Our choice of vLLM aligns with our commitment to leveraging open-source and cutting-edge technologies that can scale efficiently to meet the demands of our vast user base and diverse array of experiences. Roblox is an active contributor to the open-source vLLM project, spearheading the development of multimodal support for vLLM, which enables the engine to handle not just text but also images and potentially other types of data in the future. We have also implemented speculative decoding techniques to further improve inference performance, allowing for faster, more efficient processing of language tasks.
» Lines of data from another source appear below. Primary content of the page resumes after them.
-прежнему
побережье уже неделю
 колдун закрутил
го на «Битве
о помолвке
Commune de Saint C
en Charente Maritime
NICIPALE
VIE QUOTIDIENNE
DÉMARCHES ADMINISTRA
With ML gateway and vLLM, we can efficiently support the hundreds of ML pipelines in use across Roblox—and continue to scale inference as the demand for AI-powered features continues to grow. And we are nowhere near done with this work. We have big plans for the future of AI at Roblox. We’re working on new AI-powered tools to make creation more efficient for both novice and expert creators. As always, we are working on ways to improve the performance and efficiency of our infrastructure to better support the AI tools that we, and our creators, use on a daily basis.
Our Commitment to Open Source
We have come this far on the shoulders of several successful open-source projects. Much of our technical stack is built using the open-source technology mentioned above.
We are committed to being a strong partner in the open-source AI community and contributing some of our own open-source technology. We recently announced our first open-source model—our voice safety classifier — and we are currently working on our ML gateway, with the hope of making that open source as well. We believe that the future of AI should include openness and transparency, and we’re excited to be an active member of this community.